The Wikimedia Foundation has confirmed that human traffic to Wikipedia fell by 8% over the past year. Marshall Miller, a senior director at the foundation, revealed in a blog post that the drop became clear after Wikipedia upgraded its bot detection systems. The update showed that much of the surge in traffic during May and June came from bots built to evade detection.
Miller points to two main causes: the rise of AI-driven search results and the growing dominance of social media as an information source. “Search engines are increasingly using generative AI to provide answers directly to searchers rather than linking to sites like ours,” he wrote. Younger audiences, he added, are now turning to social video platforms instead of the open web.

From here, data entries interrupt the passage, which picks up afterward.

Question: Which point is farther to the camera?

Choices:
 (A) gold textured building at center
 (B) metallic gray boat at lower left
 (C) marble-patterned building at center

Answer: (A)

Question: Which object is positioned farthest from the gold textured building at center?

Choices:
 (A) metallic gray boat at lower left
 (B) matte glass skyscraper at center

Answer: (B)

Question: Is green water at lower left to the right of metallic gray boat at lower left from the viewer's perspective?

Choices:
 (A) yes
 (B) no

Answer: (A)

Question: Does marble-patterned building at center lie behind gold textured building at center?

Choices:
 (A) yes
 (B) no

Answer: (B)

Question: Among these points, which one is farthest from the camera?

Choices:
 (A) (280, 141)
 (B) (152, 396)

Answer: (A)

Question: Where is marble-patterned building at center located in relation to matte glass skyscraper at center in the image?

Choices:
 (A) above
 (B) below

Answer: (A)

While Google disputes that its AI summaries hurt site traffic, Miller says the trend still poses risks. Fewer visits could mean fewer volunteer editors to update pages and fewer donations to keep Wikipedia running.

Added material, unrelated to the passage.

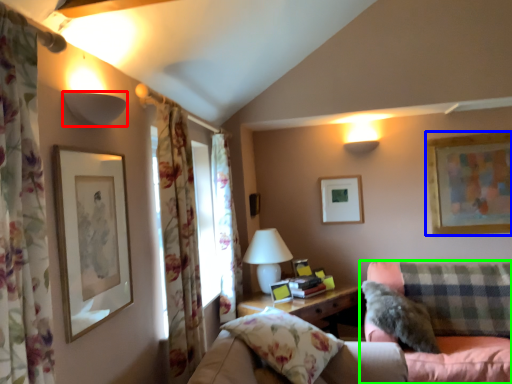
Question: Based on their relative distances, which object is nearer to lamp (highlighted by a red box)? Choose from picture frame (highlighted by a blue box) and studio couch (highlighted by a green box).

He argues that while knowledge from Wikipedia still circulates widely—often powering AI summaries—users are becoming less aware of its origins. The foundation now wants AI and social media companies to actively direct users back to Wikipedia.
To counter the decline, Wikipedia is working on a new content attribution framework and has teams focused on reaching new readers. Miller urged people to support human-curated knowledge by checking citations and acknowledging the volunteers who keep the world’s largest encyclopedia alive.